++++ RECORDED DATA

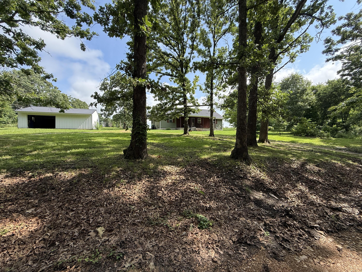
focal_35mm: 14
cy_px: 136
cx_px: 181
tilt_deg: +0.3
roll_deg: +0.6
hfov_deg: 102.1
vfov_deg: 85.7
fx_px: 146
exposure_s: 1/549
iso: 64
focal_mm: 2.22
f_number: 2.2
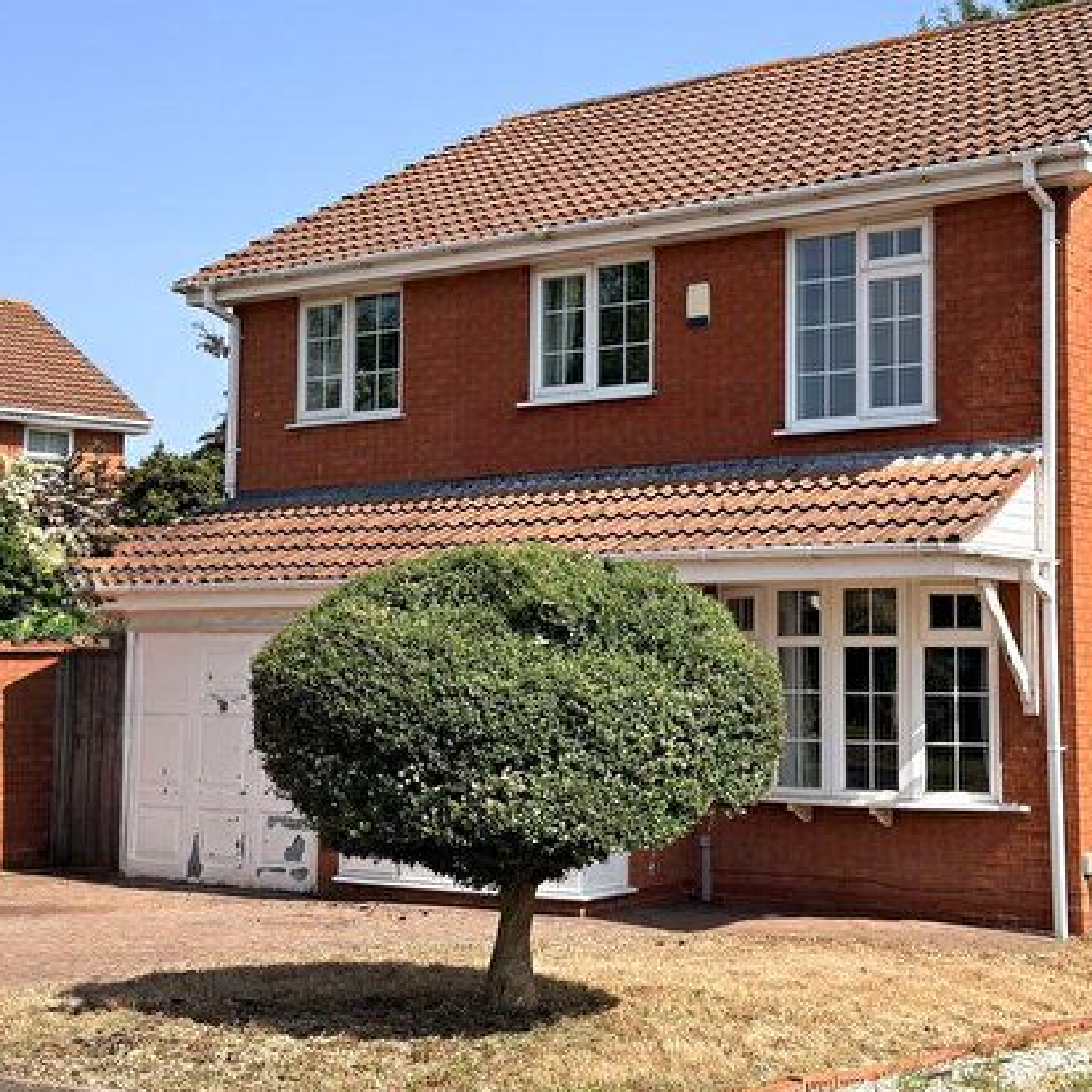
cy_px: 439
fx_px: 2034
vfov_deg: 30.0
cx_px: 702
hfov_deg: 29.9
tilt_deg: +7.0
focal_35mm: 57
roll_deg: +0.6
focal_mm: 6.76
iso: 64
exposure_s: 1/3226
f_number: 1.78
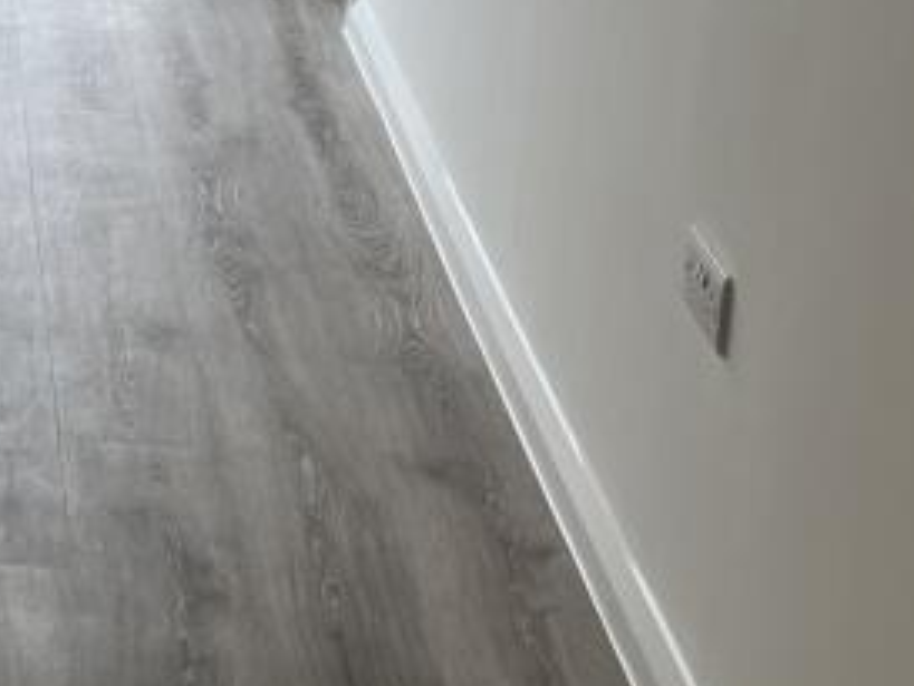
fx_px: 2774
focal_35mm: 105
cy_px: -234
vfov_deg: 13.5
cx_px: -536
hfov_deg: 16.7
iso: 32
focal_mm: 3.99
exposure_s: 1/188
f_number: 1.8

++++++++

**ABOUT THIS EXERCISE**
No picture is to be printed. Output exactly the lines above from the line containing "tilt_deg: +0.3" through the line containing "focal_mm: 3.99".

**TASK OUTPUT**
tilt_deg: +0.3
roll_deg: +0.6
hfov_deg: 102.1
vfov_deg: 85.7
fx_px: 146
exposure_s: 1/549
iso: 64
focal_mm: 2.22
f_number: 2.2
cy_px: 439
fx_px: 2034
vfov_deg: 30.0
cx_px: 702
hfov_deg: 29.9
tilt_deg: +7.0
focal_35mm: 57
roll_deg: +0.6
focal_mm: 6.76
iso: 64
exposure_s: 1/3226
f_number: 1.78
fx_px: 2774
focal_35mm: 105
cy_px: -234
vfov_deg: 13.5
cx_px: -536
hfov_deg: 16.7
iso: 32
focal_mm: 3.99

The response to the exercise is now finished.